À l’issue d’une concertation nationale tenue à Bamako, les Forces vives du Mali ont proposé la dissolution des partis politiques existants et une refonte profonde de la gouvernance. Elles suggèrent également l’officialisation de la présidence de Assimi Goïta pour un mandat renouvelable dès 2025.
Un nouveau départ pour la vie politique malienne
Bamako, 29 avril 2025 – La phase nationale de la concertation sur la relecture de la Charte des partis politiques s’est achevée au Centre international de conférences de Bamako (CICB) sous la présidence du Premier ministre, le Général de division Abdoulaye Maïga. Cette rencontre a réuni les Forces vives de la Nation ainsi que des représentants des Maliens de l’extérieur.

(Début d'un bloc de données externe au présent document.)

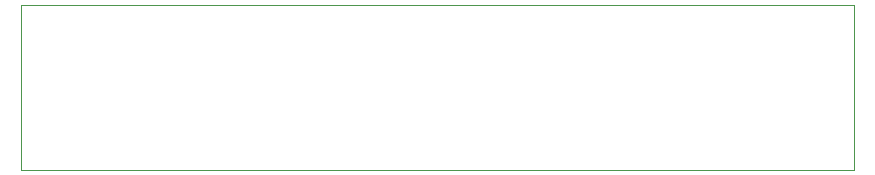
<source format=gbr>
%TF.GenerationSoftware,KiCad,Pcbnew,9.0.2*%
%TF.CreationDate,2025-06-11T08:11:14-04:00*%
%TF.ProjectId,DarkQuest_A5202_Adapter,4461726b-5175-4657-9374-5f4135323032,1*%
%TF.SameCoordinates,Original*%
%TF.FileFunction,Other,User*%
%FSLAX46Y46*%
G04 Gerber Fmt 4.6, Leading zero omitted, Abs format (unit mm)*
G04 Created by KiCad (PCBNEW 9.0.2) date 2025-06-11 08:11:14*
%MOMM*%
%LPD*%
G01*
G04 APERTURE LIST*
%ADD10C,0.100000*%
G04 APERTURE END LIST*
D10*
X68500000Y-77500000D02*
X139000000Y-77500000D01*
X139000000Y-91500000D01*
X68500000Y-91500000D01*
X68500000Y-77500000D01*
M02*

</source>
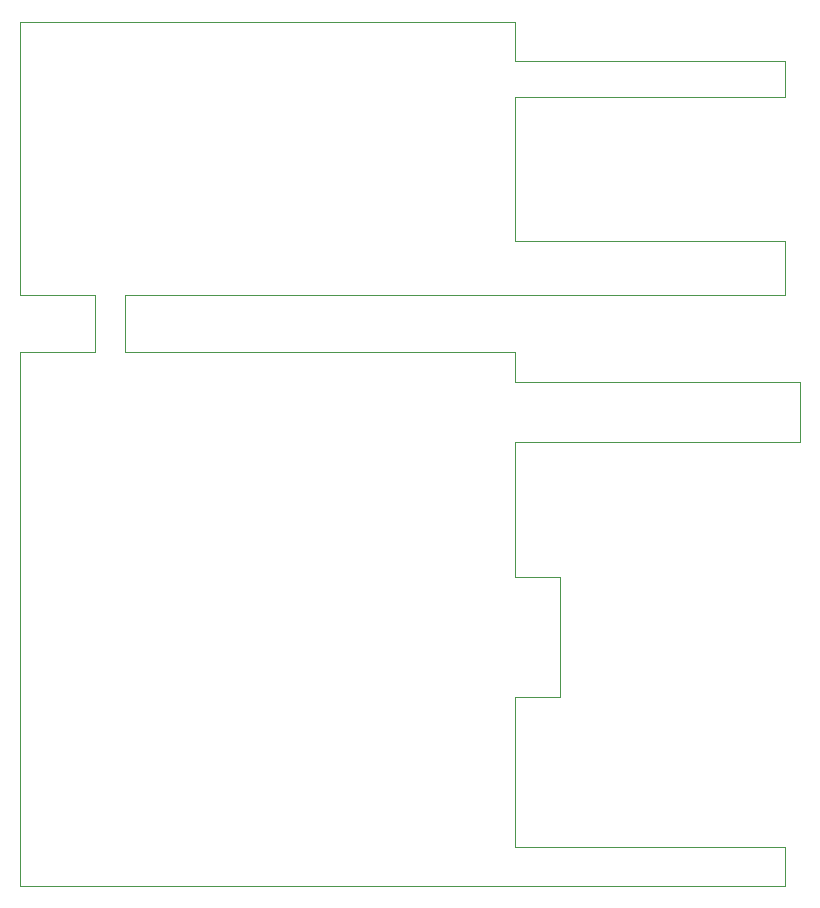
<source format=gbr>
%TF.GenerationSoftware,KiCad,Pcbnew,6.0.2+dfsg-1*%
%TF.CreationDate,2023-03-22T09:54:21+01:00*%
%TF.ProjectId,pcbfinal,70636266-696e-4616-9c2e-6b696361645f,rev?*%
%TF.SameCoordinates,Original*%
%TF.FileFunction,Profile,NP*%
%FSLAX46Y46*%
G04 Gerber Fmt 4.6, Leading zero omitted, Abs format (unit mm)*
G04 Created by KiCad (PCBNEW 6.0.2+dfsg-1) date 2023-03-22 09:54:21*
%MOMM*%
%LPD*%
G01*
G04 APERTURE LIST*
%TA.AperFunction,Profile*%
%ADD10C,0.100000*%
%TD*%
G04 APERTURE END LIST*
D10*
X171339521Y-42672000D02*
X194199521Y-42672000D01*
X194199521Y-42672000D02*
X194199521Y-45720000D01*
X194199521Y-45720000D02*
X171339521Y-45720000D01*
X171339521Y-45720000D02*
X171339521Y-57912000D01*
X171339521Y-57912000D02*
X194199521Y-57912000D01*
X194199521Y-57912000D02*
X194199521Y-62484000D01*
X194199521Y-62484000D02*
X138319521Y-62484000D01*
X138319521Y-62484000D02*
X138319521Y-67310000D01*
X138319521Y-67310000D02*
X171339521Y-67310000D01*
X171339521Y-67310000D02*
X171339521Y-69850000D01*
X171339521Y-69850000D02*
X195469521Y-69850000D01*
X195469521Y-69850000D02*
X195469521Y-74930000D01*
X195469521Y-74930000D02*
X171339521Y-74930000D01*
X171339521Y-74930000D02*
X171339521Y-86360000D01*
X171339521Y-86360000D02*
X175149521Y-86360000D01*
X175149521Y-86360000D02*
X175149521Y-96520000D01*
X175149521Y-96520000D02*
X171339521Y-96520000D01*
X171339521Y-96520000D02*
X171339521Y-109220000D01*
X171339521Y-109220000D02*
X194199521Y-109220000D01*
X194199521Y-109220000D02*
X194199521Y-112522000D01*
X194199521Y-112522000D02*
X129429521Y-112522000D01*
X129429521Y-112522000D02*
X129429521Y-67310000D01*
X129429521Y-67310000D02*
X135779521Y-67310000D01*
X135779521Y-67310000D02*
X135779521Y-62484000D01*
X135779521Y-62484000D02*
X129429521Y-62484000D01*
X129429521Y-62484000D02*
X129429521Y-39370000D01*
X129429521Y-39370000D02*
X171339521Y-39370000D01*
X171339521Y-39370000D02*
X171339521Y-42672000D01*
M02*

</source>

Durant deux jours, les participants ont proposé la dissolution de l’ensemble des partis existants, accompagnée de critères stricts pour la création de nouvelles formations : caution de 100 millions de FCFA, limite d’âge entre 25 et 75 ans pour les dirigeants, et une représentation géographique obligatoire.
Ils ont aussi recommandé d’interdire la participation des chefs religieux, des autorités traditionnelles et des membres de la société civile aux campagnes électorales.
Réforme du cadre institutionnel
Les participants ont suggéré de supprimer le statut de chef de file de l’opposition et d’interdire le nomadisme politique. Ils ont aussi plaidé pour la révision de la Charte de la Transition afin d’installer le Général d’armée Assimi Goïta comme Président de la République pour un mandat de cinq ans renouvelable dès 2025.
En parallèle, ils ont proposé de geler les processus électoraux jusqu’à la restauration complète de la sécurité, de maintenir les organes actuels de la transition et de procéder à un audit indépendant du fichier électoral.
Les autres mesures comprennent : autorisation préalable pour toute manifestation, interdiction des alliances politiques contre nature et augmentation de la caution présidentielle à 250 millions de FCFA. Un scrutin à un seul tour est également recommandé.
Vers un nouveau contrat politique
En clôture, les participants ont exprimé leur soutien aux autorités de la Transition, notamment dans le conflit qui les oppose au gouvernement algérien. Le Premier ministre Abdoulaye Maïga a salué l’engagement des citoyens et rappelé que ces recommandations s’inscrivent dans le cadre de la Constitution promulguée le 22 juillet 2023.
Selon lui, elles représentent un levier essentiel pour tourner la page des instabilités politiques et poser les bases d’un Mali nouveau.